══ Dataset entries ══

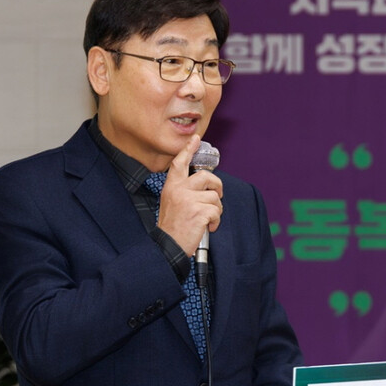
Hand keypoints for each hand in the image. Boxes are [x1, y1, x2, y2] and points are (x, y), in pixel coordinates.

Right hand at [157, 135, 222, 256]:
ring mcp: (188, 200)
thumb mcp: (171, 203)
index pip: (179, 163)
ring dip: (215, 210)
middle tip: (216, 196)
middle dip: (217, 186)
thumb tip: (205, 185)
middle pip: (207, 176)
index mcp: (171, 186)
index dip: (188, 149)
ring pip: (215, 197)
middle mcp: (179, 190)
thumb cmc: (172, 226)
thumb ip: (184, 191)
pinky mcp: (198, 212)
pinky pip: (217, 211)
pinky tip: (207, 226)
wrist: (168, 246)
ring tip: (206, 219)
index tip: (195, 139)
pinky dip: (216, 221)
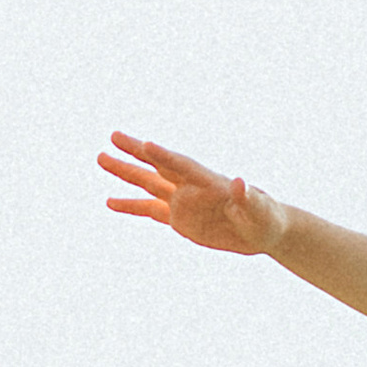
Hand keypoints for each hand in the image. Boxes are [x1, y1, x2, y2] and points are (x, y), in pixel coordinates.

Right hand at [98, 132, 285, 256]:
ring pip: (148, 184)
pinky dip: (130, 206)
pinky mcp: (179, 219)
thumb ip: (248, 198)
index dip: (165, 156)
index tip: (146, 144)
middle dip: (136, 151)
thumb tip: (241, 182)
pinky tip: (110, 202)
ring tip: (101, 158)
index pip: (183, 166)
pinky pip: (149, 211)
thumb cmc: (266, 217)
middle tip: (113, 135)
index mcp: (210, 182)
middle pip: (158, 165)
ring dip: (125, 172)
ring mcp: (182, 201)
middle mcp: (191, 187)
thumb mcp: (260, 210)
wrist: (263, 230)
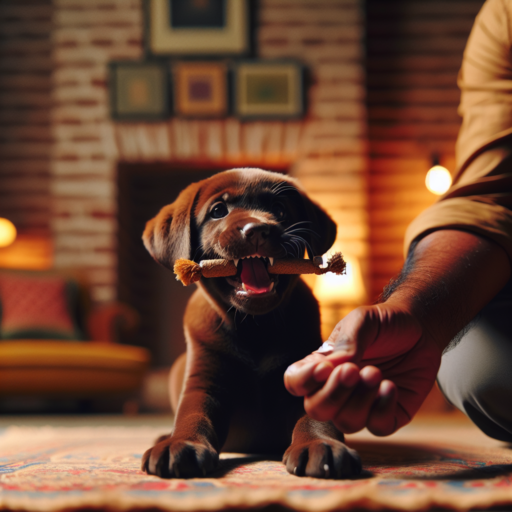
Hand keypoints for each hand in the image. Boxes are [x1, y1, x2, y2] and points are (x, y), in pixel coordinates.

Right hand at [284, 303, 441, 435]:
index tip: (323, 368)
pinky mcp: (388, 415)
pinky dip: (383, 408)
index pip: (295, 383)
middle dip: (333, 393)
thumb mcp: (362, 321)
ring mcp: (361, 405)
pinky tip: (390, 386)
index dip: (302, 381)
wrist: (420, 328)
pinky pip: (378, 427)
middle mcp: (336, 389)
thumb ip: (346, 343)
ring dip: (360, 400)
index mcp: (321, 365)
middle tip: (353, 370)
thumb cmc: (384, 322)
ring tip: (376, 373)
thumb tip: (332, 367)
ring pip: (346, 423)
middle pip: (316, 409)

═══

Write out each entry exactly as given, omitting any picture.

[Result of this exercise]
Hand keypoints for each hand in the image. Boxes are [x1, y1, x2, y2] and points are (x, y), in pixel coordinates.

Right hand at [157, 135, 222, 256]:
ring mcp: (188, 200)
thumb mcp: (171, 203)
index pip: (179, 163)
ring dip: (215, 210)
middle tip: (216, 196)
middle dip: (217, 186)
thumb tip: (205, 185)
middle pip: (207, 176)
index mcp: (171, 186)
index dip: (188, 149)
ring pip: (215, 197)
middle mcp: (179, 190)
thumb cmc: (172, 226)
thumb ip: (184, 191)
pinky mcp: (198, 212)
pinky pip: (217, 211)
pinky tip: (207, 226)
wrist: (168, 246)
ring tip: (206, 219)
index tip: (195, 139)
pinky dip: (216, 221)
Hand keypoints for each hand in the image. Boxes are [x1, y1, x2, y2] and points are (x, y), in pixel coordinates.

Right hand at [98, 132, 285, 256]:
ring pip: (148, 184)
pinky dip: (130, 206)
pinky mcp: (179, 219)
thumb ip: (248, 198)
index dip: (165, 156)
index tip: (146, 144)
middle dip: (136, 151)
thumb tip: (241, 182)
pinky tip: (110, 202)
ring tip: (101, 158)
index pip: (183, 166)
pinky pip: (149, 211)
thumb cmc: (266, 217)
middle tip: (113, 135)
index mcp: (210, 182)
middle pip: (158, 165)
ring dip: (125, 172)
ring mcp: (182, 201)
middle mcp: (191, 187)
thumb mcp: (260, 210)
wrist: (263, 230)
Hand keypoints for each hand in the image. Boxes are [x1, y1, x2, y2] and points are (x, y), in pixel coordinates.

Right hand at [284, 303, 441, 435]:
index tip: (323, 368)
pinky mcp: (388, 415)
pinky dip: (383, 408)
index pip: (295, 383)
middle dip: (333, 393)
thumb mcp: (362, 321)
ring mcp: (361, 405)
pinky tip: (390, 386)
index dip: (302, 381)
wrist: (420, 328)
pinky pip: (378, 427)
middle mcp: (336, 389)
thumb ip: (346, 343)
ring dip: (360, 400)
index mcp: (321, 365)
middle tip: (353, 370)
thumb cmc: (384, 322)
ring tip: (376, 373)
thumb tip: (332, 367)
ring pip: (346, 423)
middle pip: (316, 409)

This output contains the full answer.